Photo : Daniel Oberhaus (2018) | CC-BY 2.0

Elon Musk veut bien soulager la faim dans le monde, mais seulement si l’ONU accepte ses conditions

L’attitude de l’homme le plus riche au monde illustre les impasses du « capitalisme philanthropique », selon la professeure Maïka Sondarjee.

Elon Musk a vraisemblablement rejeté un appel à l’aide direct que lui a lancé le Programme alimentaire mondial des Nations Unies (PAM). Le PAM demandait 6 milliards $ US : ce montant équivaut à 2% de la fortune personnelle d’Elon Musk et permettrait d’éviter la famine à 42 millions de personnes.

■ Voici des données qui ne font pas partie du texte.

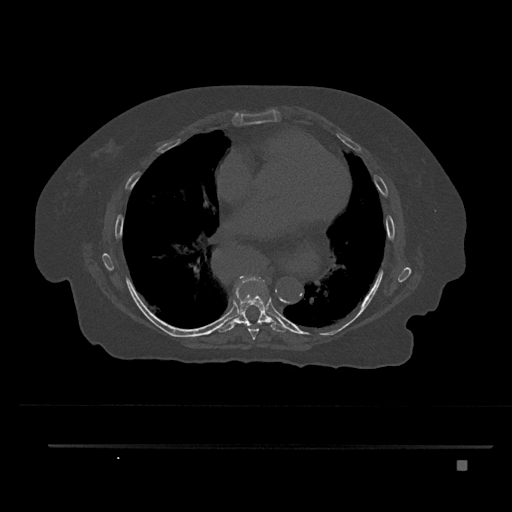
CT including the spine, one axial slice. Slice 460 of 797 in the series (ordered by position). Reconstruction kernel Br40s/3. Bone window (W 1800 / L 400 HU). 512 × 512 image matrix, field of view 437 × 437 mm. Patient: female, 76 years. From the clinical record (not read from this slice): primary cancer: lung; vertebrae with lytic lesions (as recorded): T11, L3.
Outlined on this slice (semi-automatic segmentation, software-assisted and operator-edited):
- T7 vertebra: bounding box (x1, y1, x2, y2) in pixels: (238, 277, 263, 340)
- T8 vertebra: (218, 277, 289, 333)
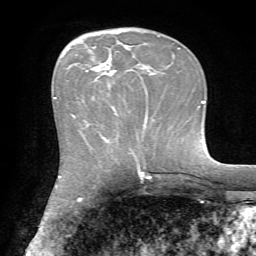
Breast MRI, one axial slice. Slice 25 of 72 in the series (ordered by position). Cropped to one breast. Dynamic contrast-enhanced series, time point 2 of 7 at this slice position (early post-contrast). 1.5 T. TE 4.2 ms, TR 8.7 ms. 2.2 mm slice thickness. 256 × 256 image matrix. Female patient.
Structures marked on this image (semi-automatic segmentation, software-assisted and operator-edited):
- enhancing-tissue mask used for the functional tumour volume (all voxels passing the contrast-enhancement thresholds inside the analysis volume; usually the tumour): box from (x=73, y=63) to (x=147, y=128) px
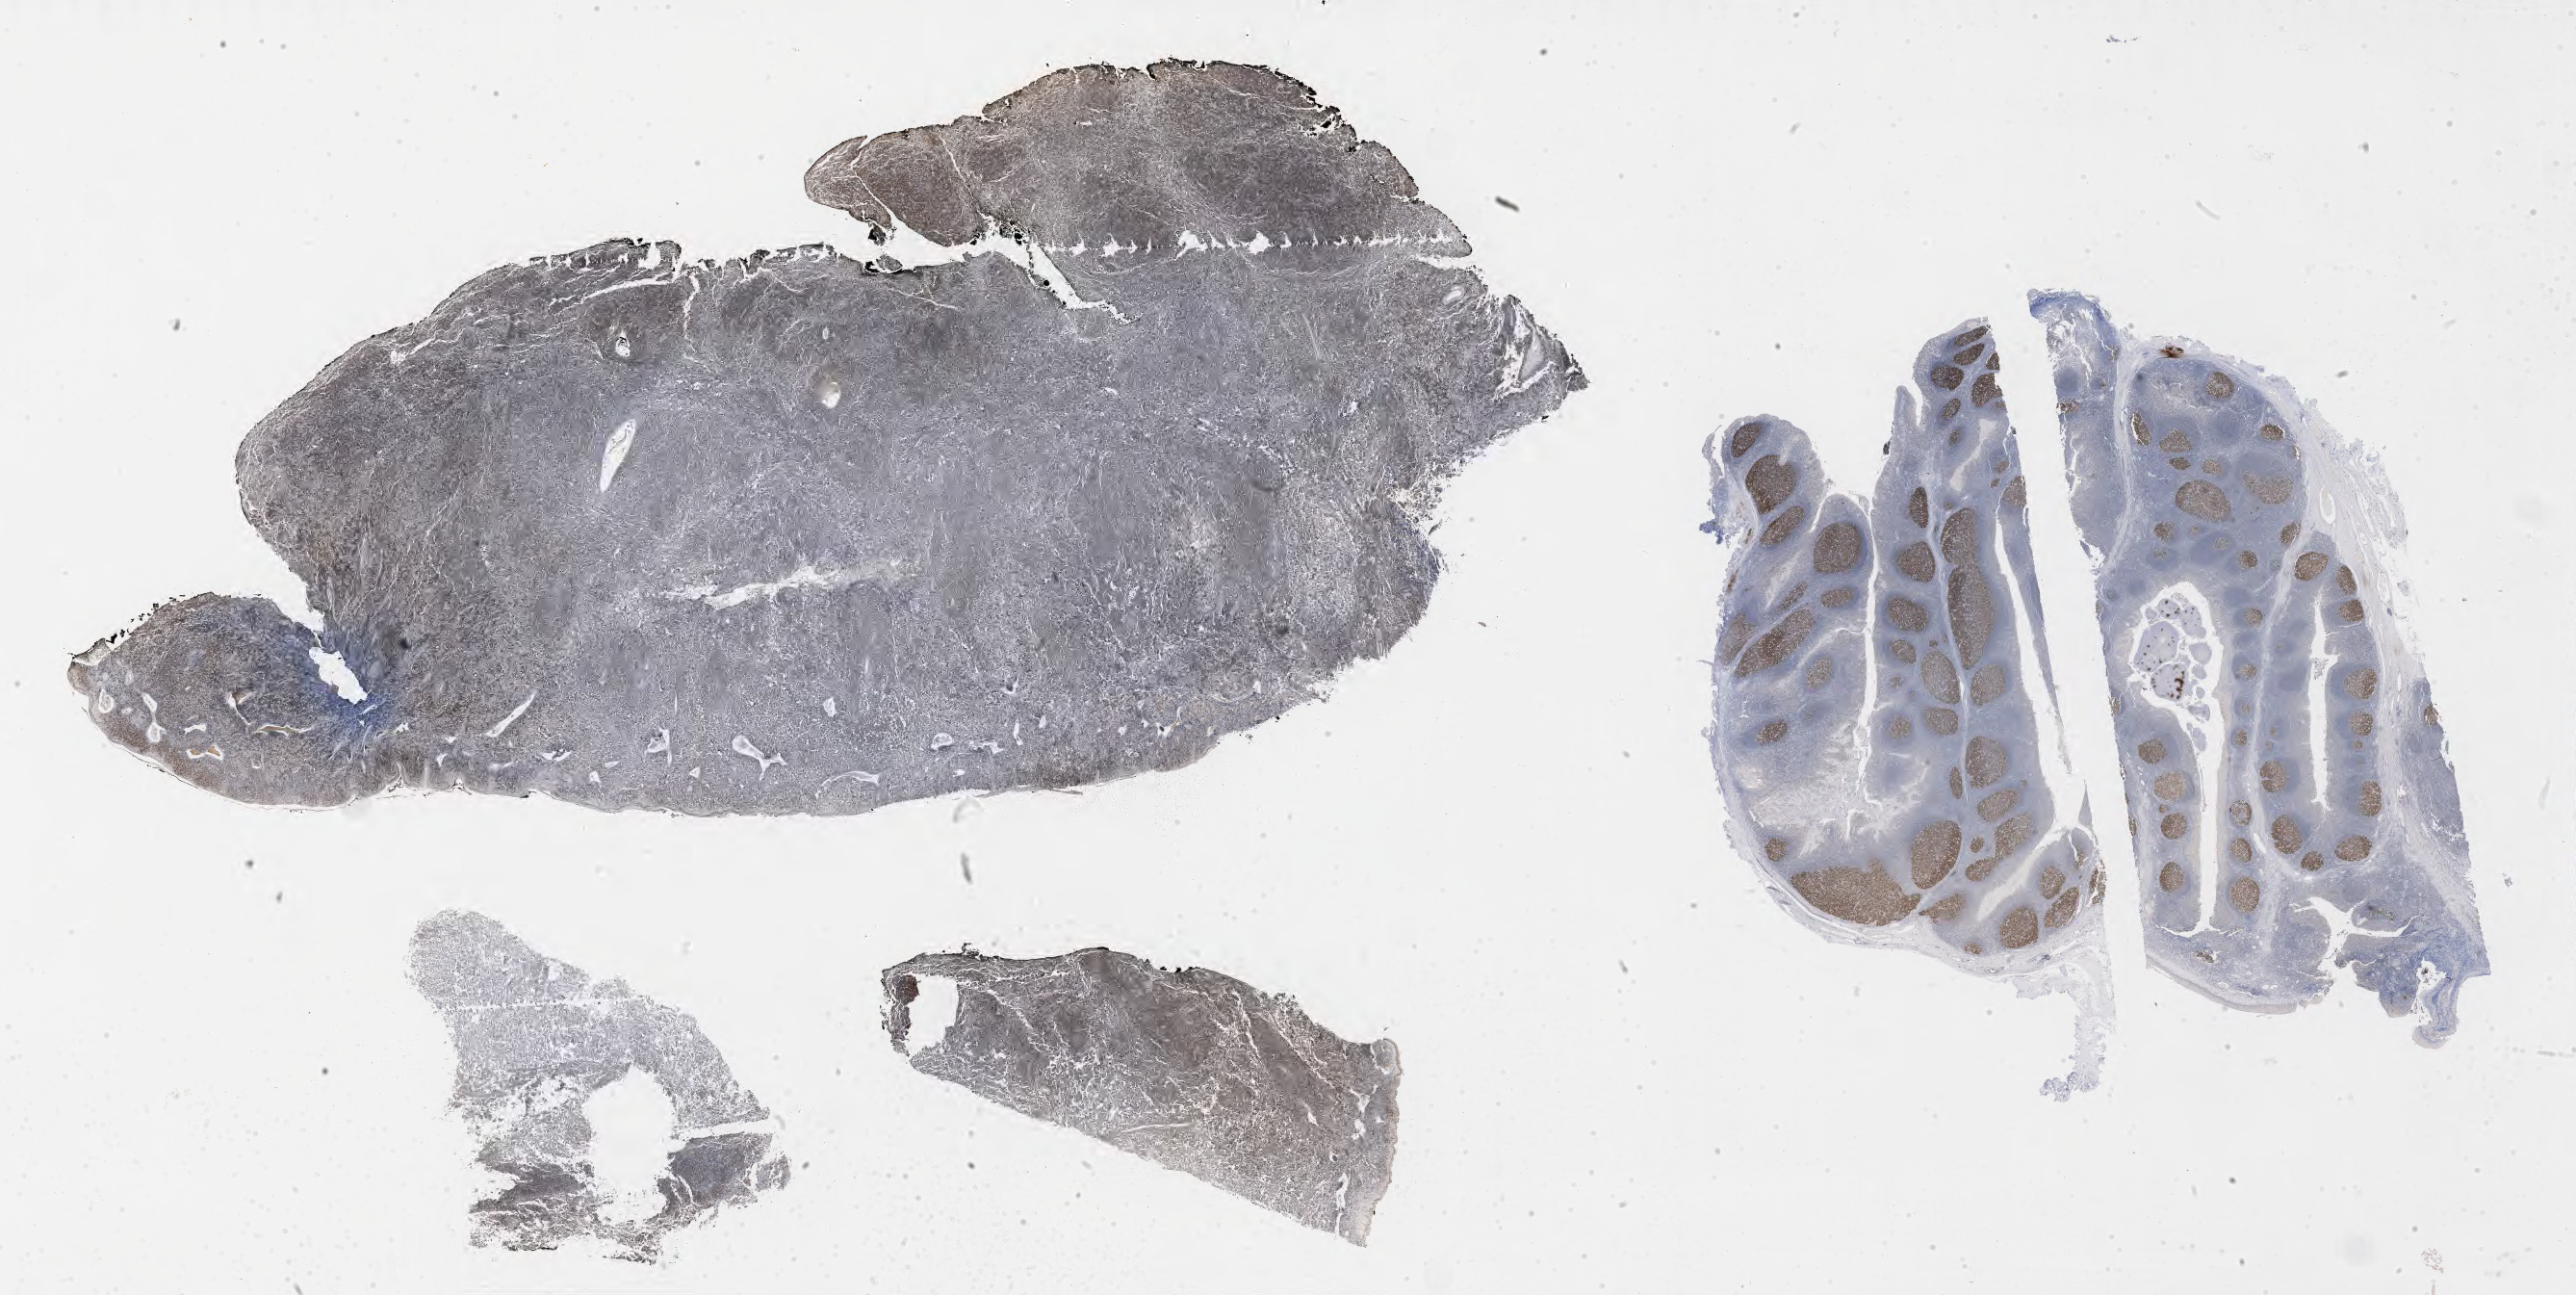
IHC for BCL6, whole-slide image — whole scanned area (about 43.3 x 21.7 mm) shown as a low-resolution overview; tumor tissue. Patient: male, 46 years old.
Diagnosis: Burkitt lymphoma, NOS.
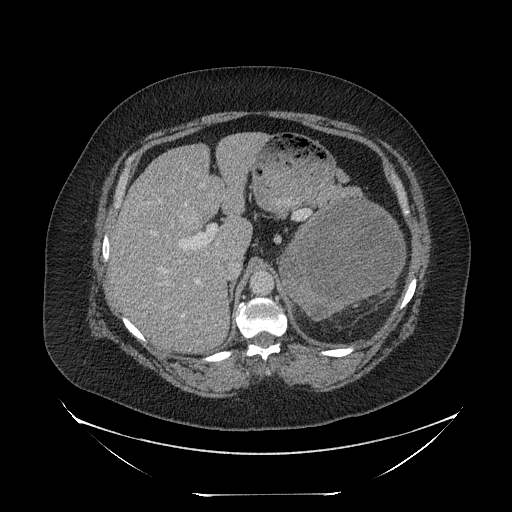
Contrast-enhanced abdominal CT, one axial slice; position 157 of 205 along the scan axis; reconstruction kernel STANDARD; soft-tissue window (W 400 / L 40 HU); 512 × 512 image matrix. Female patient, age 53 years. Case-level facts recorded for this patient, not image findings: diagnosis: adrenocortical carcinoma; tumour side: left adrenal; tumour size at pathology: 17 cm; Ki-67 index: 20 %; stage (as recorded): 3.
Structures marked on this image (semi-automatic segmentation, software-assisted and operator-edited):
- mass: bounding box (x1, y1, x2, y2) in pixels: (281, 200, 403, 316)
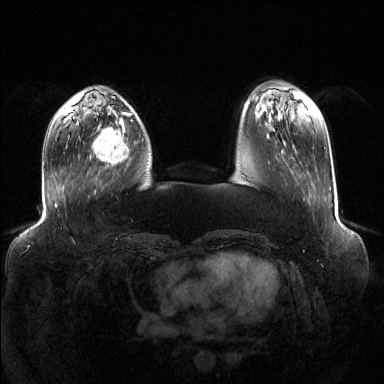
Breast MRI (dynamic contrast-enhanced), one axial slice. Position 35 of 144 along the scan axis. Dynamic contrast-enhanced series, time point 2 of 6 at this slice position (early post-contrast). 1.5 T. TE 1.6 ms, TR 4.6 ms. 1.2 mm slice thickness. 384 × 384 image matrix, field of view 400 × 400 mm. Female patient.
Outlined on this slice (semi-automatically segmented with operator editing):
- enhancing-tissue mask used for the functional tumour volume (all voxels passing the contrast-enhancement thresholds inside the analysis volume; usually the tumour): bounding box (x1, y1, x2, y2) in pixels: (91, 119, 129, 166)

La semaine dernière, en entrevue avec CNN, le directeur du PAM David Beasley invitait les milliardaires du monde à faire une contribution exceptionnelle à son organisation. En effet, la pandémie, les changements climatiques et les conflits violents créent actuellement une « tempête parfaite » qui pousse 42 millions de personnes vers la famine en Afghanistan, en Amérique centrale ou encore en Éthiopie. Le PAM a donc un besoin urgent de 6 milliards $ supplémentaires, en plus de son budget habituel, a précisé sur Twitter David Beasley.

David Beasley s’adressait particulièrement à Jeff Bezos et Elon Musk. Ce dernier a entendu l’appel et a réagi dimanche : « Si le PAM peut décrire exactement, sur ce fil Twitter, comment 6 milliards $ vont résoudre la faim dans le monde, je vendrai des actions de Tesla immédiatement et le ferai. » Il a aussi exigé « une comptabilité open source, pour que le public voie précisément comment l’argent est dépensé ».

David Beasley a rapidement répondu à Elon Musk. Il s’est dit prêt à rencontrer sur-le-champ le milliardaire et a assuré que son organisation avait tous « les systèmes en place pour garantir la transparence ». Les données sur les activités du PAM sont en effet accessibles au public.

Mais le milliardaire américain s’est montré inflexible, exigeant que le directeur du PAM expose directement sur Twitter les plans de dépenses de son organisation.

David Beasley a répété sa volonté de rencontrer Elon Musk et s’est dit ouvert à montrer ses plans et son budget au potentiel donateur, tout en indiquant que Twitter n’était pas l’endroit idéal pour ce faire. Depuis, l’homme le plus riche du monde a cessé de répondre au directeur du PAM et rien n’indique qu’il ait changé d’idée et accepté de le rencontrer.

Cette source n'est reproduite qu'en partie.